Humans are so complicated and messy, that there are NO easy solutions. It takes more time and more money and more energy than anyone wants to expend to really solve human problems. I talk to my elected officials about the downstream effects of cutting social programs -- they cannot get their brains any further out than the next election. Honest. If it doesn't happen in the next 2 years, it does not exist!
We are a violent species, especially the male half.
But it is in the genes. That testosterone generates the energy to defend one's turf, and it does a wonderful job. As societies get more complex, as we gather into tribes and villages, controlling that tendency to murder each other is a major part of our social cost.
I'm convinced that professional football is a plot to reduce violent attacks my males on each other (see rule 10). For that period of Sunday, and now extended to Monday nights, watching those huge guys pound on each other keeps their audience from doing the same to their neighbors.

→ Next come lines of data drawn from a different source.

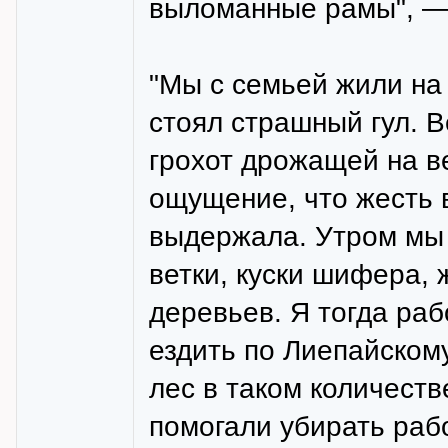
выломанные рамы", — 
"Мы с семьей жили на
стоял страшный гул. 
грохот дрожащей на в
ощущение, что жесть 
выдержала. Утром мы
ветки, куски шифера,
деревьев. Я тогда ра
ездить по Лиепайском
лес в таком количеств
помогали убирать раб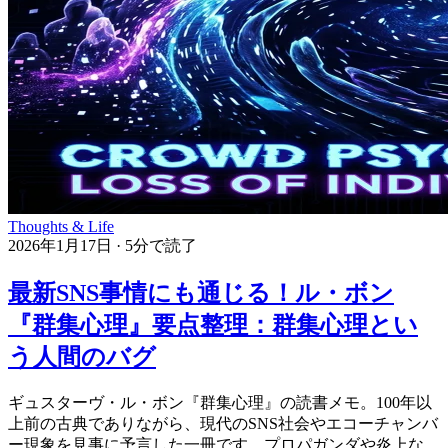
Thoughts & Life
2026年1月17日
·
5分で読了
最新SNS事情にも通じる！ル・ボン
『群集心理』要点整理：群集心理とい
う人間のバグ
ギュスターヴ・ル・ボン『群集心理』の読書メモ。100年以
上前の古典でありながら、現代のSNS社会やエコーチャンバ
ー現象を見事に予言した一冊です。プロパガンダや炎上な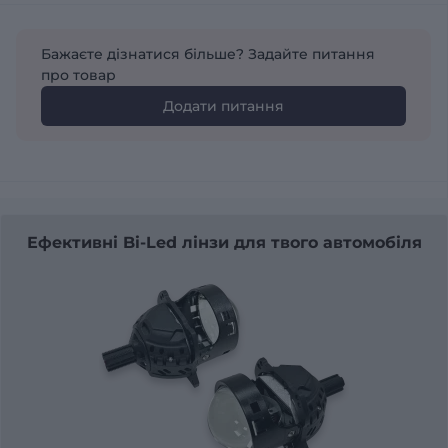
Бажаєте дізнатися більше? Задайте питання
про товар
Додати питання
Ефективні Bi-Led лінзи для твого автомобіля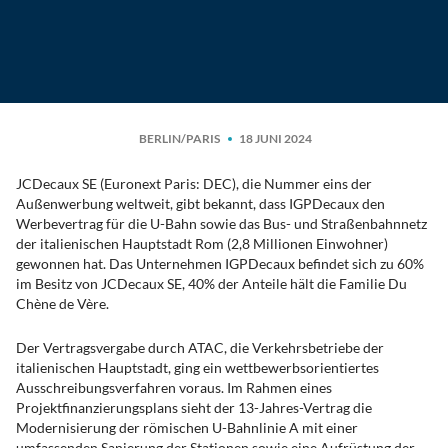
BERLIN/PARIS
18 JUNI 2024
JCDecaux SE (Euronext Paris: DEC), die Nummer eins der
Außenwerbung weltweit, gibt bekannt, dass IGPDecaux den
Werbevertrag für die U-Bahn sowie das Bus- und Straßenbahnnetz
der italienischen Hauptstadt Rom (2,8 Millionen Einwohner)
gewonnen hat. Das Unternehmen IGPDecaux befindet sich zu 60%
im Besitz von JCDecaux SE, 40% der Anteile hält die Familie Du
Chène de Vère.
Der Vertragsvergabe durch ATAC, die Verkehrsbetriebe der
italienischen Hauptstadt, ging ein wettbewerbsorientiertes
Ausschreibungsverfahren voraus. Im Rahmen eines
Projektfinanzierungsplans sieht der 13-Jahres-Vertrag die
Modernisierung der römischen U-Bahnlinie A mit einer
umfassenden Sanierung der Stationen sowie eine Aufrüstung der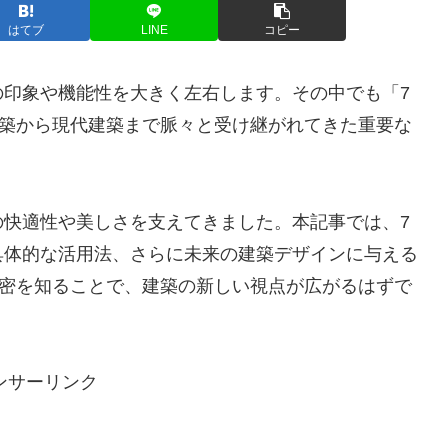
はてブ
LINE
コピー
の印象や機能性を大きく左右します。その中でも「7
建築から現代建築まで脈々と受け継がれてきた重要な
の快適性や美しさを支えてきました。本記事では、7
具体的な活用法、さらに未来の建築デザインに与える
秘密を知ることで、建築の新しい視点が広がるはずで
ンサーリンク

We will have attained an amazing level of civility when we actually ban football as too dangerous.
I would also count it a significant step forward when we charge people with abuse who beat a child with anything, including the hand. That early lesson in respect and human interaction lays a strong foundation in our kids that violence on your neighbor is a basic rule of life. Verbal abuse can be just as damaging and should be banned as well -- at least toward children.
Over the years, I have had numerous occasions to observe some Vietnamese friends of mine and how they deal with their children. They are always quiet, respectful and patient. They also always have high standards and goals. Those kids have done amazingly well, and I have never seen them raise their voice to them, let alone their hand.
Never pay retail - you can always find it on sale.
It's never as easy as it looks!
You are never going to beat the squirrels - give it up.
Law of 'Sociality' - yes, I know it's not a word - yet!
We Want to Be Free
There is always hope.
Post-note.
This is the genetics from tougher times. Things are very different today, and moving much more quickly - too fast for the genetics to adapt. I believe that we are more than our genes, and we can adapt. My point is that it's an uphill battle! Don't get discouraged.